Dreck, Kotze, Macht und Würde: Putzkräfte reden Tacheles über ihre Arbeit
Sie sind überall. Sie kommen in den frühen Morgenstunden in die Firmen, Ministerien und Banken. Sie streifen durch die Büros der Geschäftsführer, bei denen andere Wochen auf Termine warten. Sie haben die Schlüssel zu unzähligen Häusern und Wohnungen. Wenn sie gehen, sind die Böden gewischt, die Oberflächen makellos, der Lurch weg. Putzfrauen, Reinigungspersonal, „Putzperlen“, Reinigungsdamen: Sie haben viele Namen, manche herablassend, manche technisch. Sie bleiben trotzdem eine Schattentruppe. Existenziell wichtig, um den Laden am Laufen zu halten, aber bitte so diskret wie möglich.
Die Branche hat einen schlechten Ruf: niedriger Lohn, schlechte Arbeitsverhältnisse und wenig Ansehen. In privaten Haushalten läuft vieles schwarz – also ohne Anmeldung, Steuern und Versicherung. Konkret wurde 2022 im Wert von 510 Millionen Euro schwarz geputzt, berechnete der Ökonom Friedrich Schneider. Zum offiziellen Branchenumsatz von 2,2 Milliarden Euro dazugerechnet, heißt das: Fast 20 Prozent der Reinigung passiert schwarz. Das sind meistens die „Putzperlen“ in privaten Haushalten, die jahrelang da sind, aber vermutlich nie eine Pension bekommen werden. Vier Reinigungskräfte und eine Unternehmerin erzählen profil ihre Geschichten. Sie erzählen von Dreck, Kotze und Ausbeutung. Aber auch von guten Arbeitsverhältnissen, Aufstieg und würdevollem Umgang. Was erleben sie? Und warum ist es nicht ein Job wie jeder andere?

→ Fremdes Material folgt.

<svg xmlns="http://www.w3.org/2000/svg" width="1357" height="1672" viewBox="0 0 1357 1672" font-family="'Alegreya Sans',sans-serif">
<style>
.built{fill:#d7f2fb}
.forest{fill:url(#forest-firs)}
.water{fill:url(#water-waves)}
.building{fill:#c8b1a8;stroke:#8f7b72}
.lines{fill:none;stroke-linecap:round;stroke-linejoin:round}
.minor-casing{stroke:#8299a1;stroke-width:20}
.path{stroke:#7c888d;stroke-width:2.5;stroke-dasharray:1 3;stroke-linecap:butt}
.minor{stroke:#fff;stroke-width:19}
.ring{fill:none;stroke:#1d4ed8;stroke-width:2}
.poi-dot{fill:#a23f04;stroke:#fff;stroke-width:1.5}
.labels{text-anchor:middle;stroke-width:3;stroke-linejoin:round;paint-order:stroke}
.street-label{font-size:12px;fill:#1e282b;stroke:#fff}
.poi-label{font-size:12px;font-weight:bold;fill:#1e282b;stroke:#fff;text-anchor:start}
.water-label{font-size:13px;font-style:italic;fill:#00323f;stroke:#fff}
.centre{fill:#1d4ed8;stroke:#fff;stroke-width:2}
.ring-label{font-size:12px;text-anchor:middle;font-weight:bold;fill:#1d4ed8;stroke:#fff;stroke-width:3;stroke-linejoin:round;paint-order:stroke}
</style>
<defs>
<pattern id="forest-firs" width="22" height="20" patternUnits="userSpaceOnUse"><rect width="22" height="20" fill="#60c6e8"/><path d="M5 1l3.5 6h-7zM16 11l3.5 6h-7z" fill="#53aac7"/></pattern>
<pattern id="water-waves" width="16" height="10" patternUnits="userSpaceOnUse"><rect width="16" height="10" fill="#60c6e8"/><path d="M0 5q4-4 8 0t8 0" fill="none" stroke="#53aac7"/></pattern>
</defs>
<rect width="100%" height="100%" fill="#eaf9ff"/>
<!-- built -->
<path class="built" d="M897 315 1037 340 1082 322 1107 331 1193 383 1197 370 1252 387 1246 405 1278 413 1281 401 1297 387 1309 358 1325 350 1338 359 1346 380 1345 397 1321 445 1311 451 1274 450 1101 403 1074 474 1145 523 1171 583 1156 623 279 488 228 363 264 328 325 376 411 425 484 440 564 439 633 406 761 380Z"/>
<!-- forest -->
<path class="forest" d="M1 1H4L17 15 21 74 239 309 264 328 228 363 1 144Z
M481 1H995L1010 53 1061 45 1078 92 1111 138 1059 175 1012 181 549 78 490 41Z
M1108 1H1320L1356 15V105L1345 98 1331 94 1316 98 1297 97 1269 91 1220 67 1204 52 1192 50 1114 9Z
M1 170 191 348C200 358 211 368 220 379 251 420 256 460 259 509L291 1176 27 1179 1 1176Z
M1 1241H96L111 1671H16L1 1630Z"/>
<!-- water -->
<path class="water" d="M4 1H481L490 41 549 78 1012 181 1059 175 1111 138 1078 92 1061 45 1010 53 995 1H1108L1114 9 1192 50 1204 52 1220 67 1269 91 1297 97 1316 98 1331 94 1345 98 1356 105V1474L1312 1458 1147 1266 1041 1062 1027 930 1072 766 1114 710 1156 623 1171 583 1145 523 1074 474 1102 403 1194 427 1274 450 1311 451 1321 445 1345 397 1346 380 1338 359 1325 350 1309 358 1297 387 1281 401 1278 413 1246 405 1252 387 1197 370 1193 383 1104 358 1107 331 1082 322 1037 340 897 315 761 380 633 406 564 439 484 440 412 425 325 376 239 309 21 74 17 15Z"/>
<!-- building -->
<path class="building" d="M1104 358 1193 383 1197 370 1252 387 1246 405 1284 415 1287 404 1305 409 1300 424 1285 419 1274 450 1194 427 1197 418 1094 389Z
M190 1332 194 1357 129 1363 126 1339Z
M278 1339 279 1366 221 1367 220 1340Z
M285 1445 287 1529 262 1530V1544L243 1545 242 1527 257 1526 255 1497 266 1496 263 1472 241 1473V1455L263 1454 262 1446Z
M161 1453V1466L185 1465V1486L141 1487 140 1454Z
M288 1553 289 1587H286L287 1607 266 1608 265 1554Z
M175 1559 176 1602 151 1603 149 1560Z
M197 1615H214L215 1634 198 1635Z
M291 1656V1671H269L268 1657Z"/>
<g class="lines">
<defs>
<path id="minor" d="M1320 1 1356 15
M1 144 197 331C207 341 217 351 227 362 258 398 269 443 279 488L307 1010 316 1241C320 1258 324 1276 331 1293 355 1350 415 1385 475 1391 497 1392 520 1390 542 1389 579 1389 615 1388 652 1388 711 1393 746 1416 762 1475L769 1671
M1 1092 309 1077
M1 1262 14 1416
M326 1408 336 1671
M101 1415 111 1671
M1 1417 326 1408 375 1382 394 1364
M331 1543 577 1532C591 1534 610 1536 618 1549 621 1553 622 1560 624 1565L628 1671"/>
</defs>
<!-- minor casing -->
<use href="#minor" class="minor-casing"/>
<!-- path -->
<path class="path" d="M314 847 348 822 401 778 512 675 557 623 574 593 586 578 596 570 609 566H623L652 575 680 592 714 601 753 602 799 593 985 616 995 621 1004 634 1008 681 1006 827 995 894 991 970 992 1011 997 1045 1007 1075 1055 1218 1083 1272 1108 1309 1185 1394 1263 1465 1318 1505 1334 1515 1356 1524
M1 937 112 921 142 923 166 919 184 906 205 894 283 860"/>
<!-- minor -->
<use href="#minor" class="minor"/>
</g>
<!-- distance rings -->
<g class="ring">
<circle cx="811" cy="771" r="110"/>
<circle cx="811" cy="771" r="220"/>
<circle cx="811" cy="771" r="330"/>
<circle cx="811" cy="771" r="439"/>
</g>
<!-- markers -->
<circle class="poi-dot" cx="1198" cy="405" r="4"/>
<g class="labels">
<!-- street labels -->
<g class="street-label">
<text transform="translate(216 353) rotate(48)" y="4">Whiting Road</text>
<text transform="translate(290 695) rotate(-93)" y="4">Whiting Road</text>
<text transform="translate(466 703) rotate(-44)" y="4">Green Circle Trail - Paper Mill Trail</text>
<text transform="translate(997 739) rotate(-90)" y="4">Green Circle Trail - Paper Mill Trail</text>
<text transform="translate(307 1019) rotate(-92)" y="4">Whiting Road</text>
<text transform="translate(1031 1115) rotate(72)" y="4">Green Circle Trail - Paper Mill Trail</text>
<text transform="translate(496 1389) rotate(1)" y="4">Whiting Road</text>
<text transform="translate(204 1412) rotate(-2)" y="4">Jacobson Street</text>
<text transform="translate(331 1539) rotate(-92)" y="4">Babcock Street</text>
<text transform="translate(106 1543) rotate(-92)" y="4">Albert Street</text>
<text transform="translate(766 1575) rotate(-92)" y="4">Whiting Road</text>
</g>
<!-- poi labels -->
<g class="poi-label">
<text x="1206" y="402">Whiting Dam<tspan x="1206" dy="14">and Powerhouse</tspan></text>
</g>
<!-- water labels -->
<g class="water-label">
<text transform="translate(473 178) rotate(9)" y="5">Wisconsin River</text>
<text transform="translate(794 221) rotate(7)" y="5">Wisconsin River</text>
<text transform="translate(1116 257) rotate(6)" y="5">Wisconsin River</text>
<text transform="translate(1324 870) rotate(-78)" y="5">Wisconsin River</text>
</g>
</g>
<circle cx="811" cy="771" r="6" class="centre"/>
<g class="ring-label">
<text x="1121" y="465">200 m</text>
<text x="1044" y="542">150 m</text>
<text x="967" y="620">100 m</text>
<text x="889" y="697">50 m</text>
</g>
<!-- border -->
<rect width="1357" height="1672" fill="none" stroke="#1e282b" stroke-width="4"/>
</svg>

„Er hat immer gesagt: ,Du bist Asyl.‘“
Warda, 34, arbeitet seit fünf Jahren als Putzkraft:
Ich bin vor zehn Jahren aus Syrien nach Österreich gekommen. Zuerst habe ich einen Deutschkurs gemacht, danach als Putzfrau in einem größeren türkischen Dönerlokal gearbeitet. Da war es furchtbar. Die Chefs wollten mir nicht mehr als sechs Euro die Stunde zahlen. Mein Chef hat mir einmal gesagt: „Du bist Teilzeit, also hast du keine Pause.“ Und er hat immer gesagt: „Du bist Asyl.“ Ich habe ohne Pause wie eine Maschine gearbeitet, fünf Tage pro Woche, zwischen sechs Uhr in der Früh bis Mittag. Irgendwann habe ich deshalb gekündigt.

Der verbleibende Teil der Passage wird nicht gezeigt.